A contractor's vehicle parked nearby. (Murdishaw Massive @MurdishawM/Twitter)

A Halton Council spokeswoman said: “The vegetation work is to facilitate surveys that are required to inform the detailed bridge design being carried out by Homes England consultants. This work does not constitute ‘development’ or represent a 'start on site'.

"Homes England owns sites that are designated for housing in the adopted Local Plan.“There is an expectation that a landowner will undertake survey and ground investigation works to support any planning application they may choose to make."

It’s not the first time the area’s housing plans have provoked upset.

Mike Amesbury, Labour MP for Weaver Vale, said last month that he’d received contact from 1,600 residents voicing their opposition to the Wharford Farm and Sandymoor South plans.

On the other side of the railway line at the site’s eastern edge, a separate planning application now overseen by Castle Green Homes has threatened to cut off access at Norton Level Crossing, which is a key link for walkers, runners, cyclists and dog walkers travelling from Marina Village and Murdishaw towards a picturesque canal towpath and Daresbury, Preston Brook and Dutton beyond, and vice versa.

Borrows Bridge on the outskirts of Norton, Runcorn. (Runcorn Weekly News)

A demonstration also took place in October 2021, when Mr Amesbury declared “enough is enough” as Homes England launched its consultation over Sandymoor South and Wharford Farm. Fears that Borrows Bridge could be demolished or damaged during construction also led campaigners Rik Cotterill and Stephen Holloran to apply for and subsequently achieve listed status for the crossing.

Awareness, criticism and pushback over house-building have increased in the last two years, but their potential as residential areas dates back more than half a century. Ambitions to develop Sandymoor and Daresbury as residential areas were swirling as early as 1968 when the Runcorn New Town Masterplan was published, and when Runcorn’s population was forecast to reach 100,000 by 1996.

The new town’s expansion faltered in the following decades, vastly outpaced by Warrington on the axis of three motorways, and Runcorn’s eastern fringe remained semi-rural. Its development has resumed at a quicker pace over the last two decades.

An aerial view of Wharford Farm, on which Homes England wants to build 600 homes. In Norton, Runcorn. The plot is bordered by railway lines along its north west and eastern edges with Red Brown Lane cutting west to east along the lower third. (Google Earth)

When the council published its Core Strategy in 2013, 1,000 homes had been built in Sandymoor by 2010, with a further 1,400 envisaged, plus a further 1,400 proposed in Daresbury.

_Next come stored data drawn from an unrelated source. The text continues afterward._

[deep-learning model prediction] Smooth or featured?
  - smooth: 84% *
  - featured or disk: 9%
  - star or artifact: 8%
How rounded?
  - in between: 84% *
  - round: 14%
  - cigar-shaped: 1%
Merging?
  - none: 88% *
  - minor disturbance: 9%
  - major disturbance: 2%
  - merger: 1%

That in turn has been displaced by the ambitions of the 2022 Delivery and Allocations Local Plan, adopted in March this year, and which identified plots for more than 4,000 more homes across Sandymoor and Daresbury by 2037, the vast majority in Daresbury.

According to figures shared by the council with the ECHO, planning permissions are in place for 396 more homes in Sandymoor, with plots for 250 more identified in the DALP - presumably referring to Sandymoor South, plus planning permissions in place for 744 homes in Daresbury plus sites identified with "notional capacity" for 2,674 more.

A DALP map appears to show an island of greenery will be retained in the centre of the Sandymoor masterplan and Daresbury Strategic Site zones.